Model kerja yang fleksibel memiliki tantangan tersendiri karena akan berdampak besar pada penyesuaian budaya perusahaan. Internalisasi perubahan budaya perlu dipantau secara berkala, untuk memastikan apakah pemimpin dan karyawan sudah memiliki perubahan mindset yang mendukung optimalisasi hybrid working.
Terdapat tiga hal yang harus dipersiapkan sebelum menerapkan sistem kerja ini. Pertama, mempersiapkan mindset leader atau pimpinan perusahaan. Kedua, membangun perilaku dan integritas kerja karyawan yang akan menjalankan mekanisme hybrid working. Ketiga, menyiapkan ekosistem dan infrastruktur penunjang sesuai dengan kebutuhan sektor usaha.

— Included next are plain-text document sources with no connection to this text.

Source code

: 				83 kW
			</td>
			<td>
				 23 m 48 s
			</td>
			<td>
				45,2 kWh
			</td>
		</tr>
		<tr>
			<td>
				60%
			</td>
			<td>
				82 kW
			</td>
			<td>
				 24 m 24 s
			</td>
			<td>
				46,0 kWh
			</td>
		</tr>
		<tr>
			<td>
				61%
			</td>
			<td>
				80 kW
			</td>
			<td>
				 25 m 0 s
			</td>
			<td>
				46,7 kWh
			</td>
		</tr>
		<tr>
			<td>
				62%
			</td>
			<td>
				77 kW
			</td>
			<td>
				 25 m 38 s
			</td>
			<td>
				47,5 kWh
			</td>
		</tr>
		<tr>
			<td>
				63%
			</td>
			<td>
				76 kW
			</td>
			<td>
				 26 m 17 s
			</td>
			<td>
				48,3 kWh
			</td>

Kunci sukses hybrid working
Pihak yang memiliki peran paling penting dalam membangun budaya adalah para leader. Namun, tidak semua leader menyukai model hybrid working karena perbedaan pola kontrol kerja terhadap karyawan dibanding sebelumnya. Oleh sebab itu, leader perlu mengubah cara memimpin, mengatur, dan berkomunikasi dengan tim, dengan mengadopsi pendekatan yang fleksibel namun seimbang.
Para leader harus memiliki pola pikir transformational, memimpin dengan purpose dan goal, serta menghindari micromanage dalam menerapkan mode kerja fleksibel dengan tetap mendorong produktivitas. Di samping itu, leader harus dapat mengidentifikasi peran tiap posisi dan meninjau kemungkinan untuk dapat bekerja secara hybrid.
Selain memastikan kesiapan leader, para karyawan juga harus dipersiapkan untuk menjalankan mode kerja yang fleksibel. Karyawan perlu memiliki mindset kerja yang adaptif, memastikan motivasi, menjaga integritas dan produktivitas, serta menyesuaikan ekspektasi dalam pengaturan kerjanya.
Kemampuan beradaptasi sangat diperlukan untuk dapat membuat keputusan yang efektif dengan cepat. Hal ini disebabkan karena model kerja fleksibel pada dasarnya bukan hanya sekedar tren, tapi sudah menjadi salah satu bentuk transformasi cara bekerja.
Berikutnya adalah ekosistem dan infrastruktur perusahaan. Tanpa tersedianya sistem pendukung yang kuat, hybrid working akan sulit dipastikan keberhasilannya. Perusahaan perlu mempertimbangkan pemenuhan teknologi yang memadai dan peningkatan kemampuan karyawan. Selain itu, perkembangan digitalisasi yang pesat dapat dimanfaatkan dalam meningkatkan produktivitas.
Salah satu contohnya, penggunaan artificial intelligence (AI) yang akan menjadi aspek pendukung untuk meningkatkan inovasi pekerjaan. Hasil riset EY menunjukkan, karyawan percaya AI akan meningkatkan produktivitas, menghasilkan cara kerja yang baru, dan memungkinkan pola kerja yang lebih fleksibel.
Namun, penggunaan teknologi terbaru tentunya juga harus disertai dengan pembelajaran dan pengembangan keterampilan pada karyawan yang didukung dengan digital mindset. Riset EY juga menunjukkan bahwa pelatihan untuk meningkatkan keterampilan dan penggunaan peralatan kerja jarak jauh menjadi prioritas utama bagi karyawan dan leader.
Sebagai kesimpulan, menerapkan kerja hybrid untuk meningkatkan produktivitas dan kesejahteraan karyawan bukanlah tugas mudah, tapi bukan berarti tidak mungkin. Dengan investasi serius dalam pengembangan pemimpin dan karyawan serta dukungan teknologi yang memadai, model kerja fleksibel dapat menghasilkan kesejahteraan, produktivitas tinggi, dan keunggulan perusahaan.
Fleksibilitas kerja bukan hanya tentang di mana kita bekerja, tetapi juga bagaimana kita membuat kerja itu bermakna.